Provided data Block Start
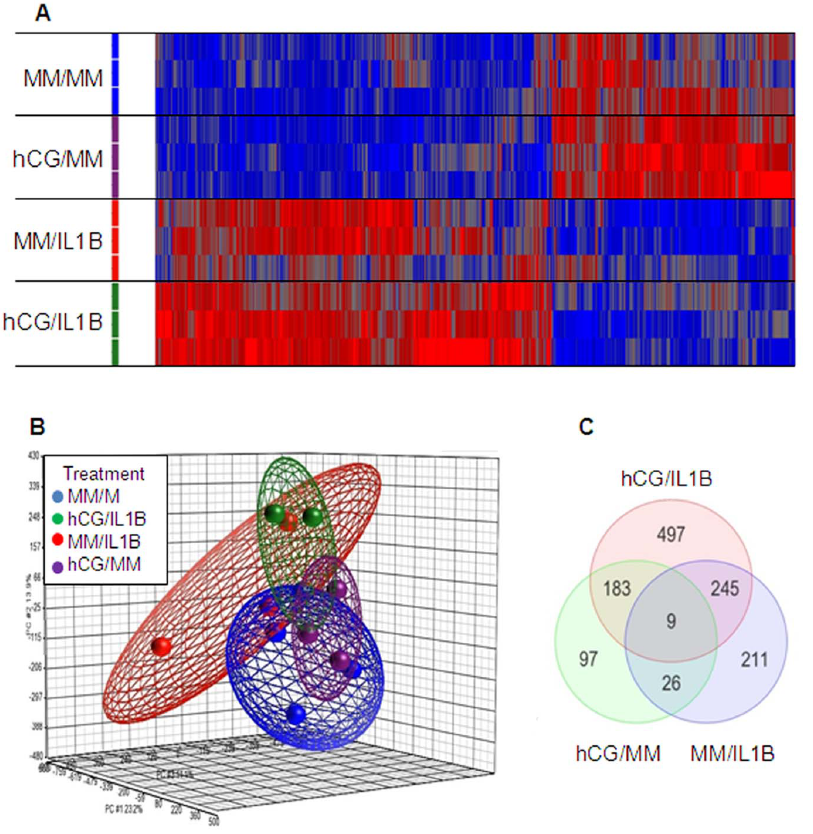
Figure 1. Analysis of genes significantly modulated by each treatment. A) Headmap of probe sets corresponding to genes significantly modulated (P , 0.05) in each group. Increased signal intensities are displayed in red, whereas lower signal intensities are shown in blue. Cluster distances were evaluated by Spearman correlation on average linkage (Partek Genomics Suite). B) PCA scatter plot of all samples was generated to assess the variability of micro-array data. Each sphere represents a whole chip data. As shown in the legend, samples are colored by treatment and grouped by an ellipsoid that considers two standard deviations from the center of each group. C) Venn diagram of the respective gene lists showing the overlap of action between hCG/MM, MM/IL1B and hCG/IL1B. Data were obtained with ESC cultures issued from 3 different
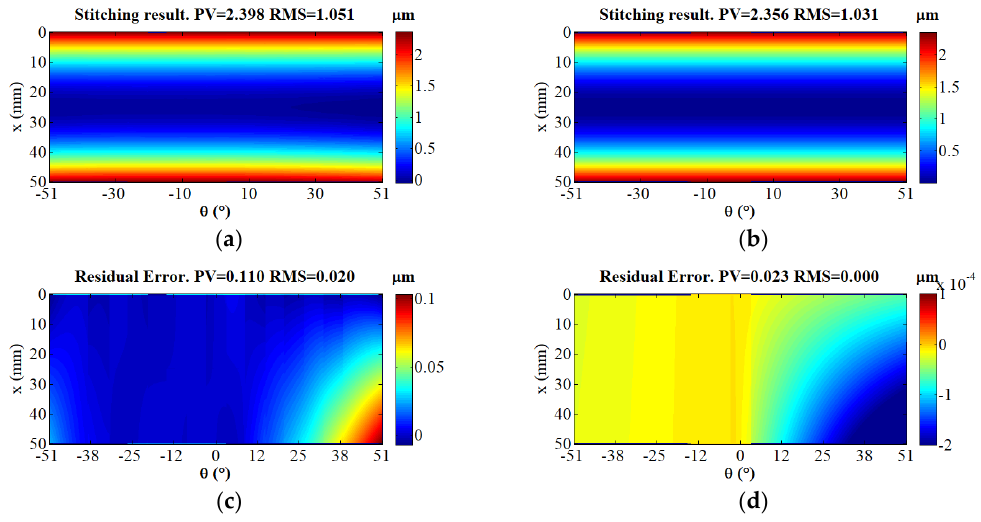
Figure 4. ( a ) The stitching result without using the iteration algorithm. ( b ) The result obtained with the proposed iterative method, ( c ) the residual error between the origin map and traditional method, and ( d ) the residual error between the origin map and iterative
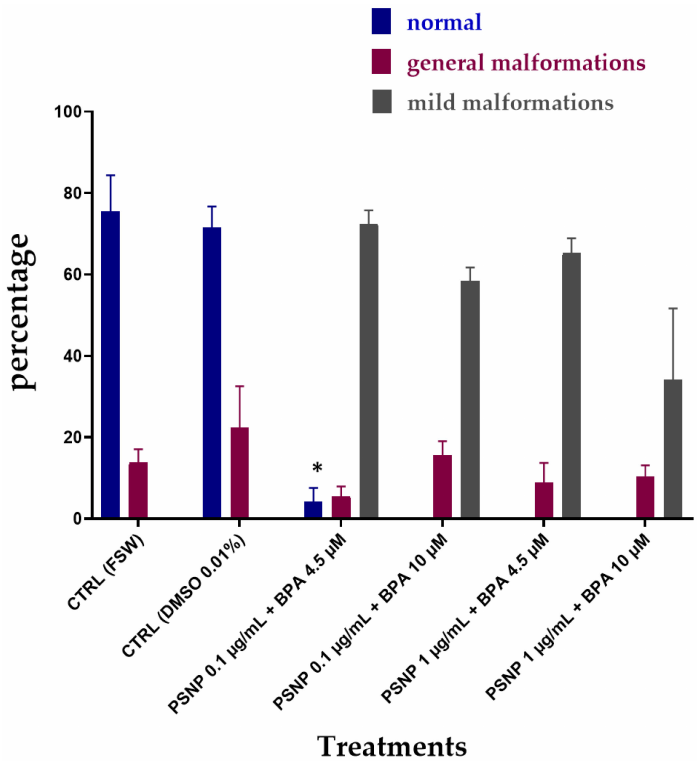
Figure 3. The percentage (%) of C. robusta larvae normally hatched with general malformations (red) and with mild malformations (grey) upon combined exposure without pre-incubation (T0) to PS NPs and BPA in FSW. Bars show mean ± Standard Deviation. * indicates values that are significantly different compared to the controls (2-way ANOVA, p < 0.05). Table 3. The percentage (%) of normal hatched larva and undeveloped embryos of C. robusta upon combined exposure without pre-incubation (T0) to non-functionalized PS NPs and BPA in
Provided data Block End
Your assignment → Could you copy each line from the listing that has the word "without" in it?

Your solution →
Figure 4. ( a ) The stitching result without using the iteration algorithm. ( b ) The result obtained with the proposed iterative method, ( c ) the residual error between the origin map and traditional method, and ( d ) the residual error between the origin map and iterative
Figure 3. The percentage (%) of C. robusta larvae normally hatched with general malformations (red) and with mild malformations (grey) upon combined exposure without pre-incubation (T0) to PS NPs and BPA in FSW. Bars show mean ± Standard Deviation. * indicates values that are significantly different compared to the controls (2-way ANOVA, p < 0.05). Table 3. The percentage (%) of normal hatched larva and undeveloped embryos of C. robusta upon combined exposure without pre-incubation (T0) to non-functionalized PS NPs and BPA in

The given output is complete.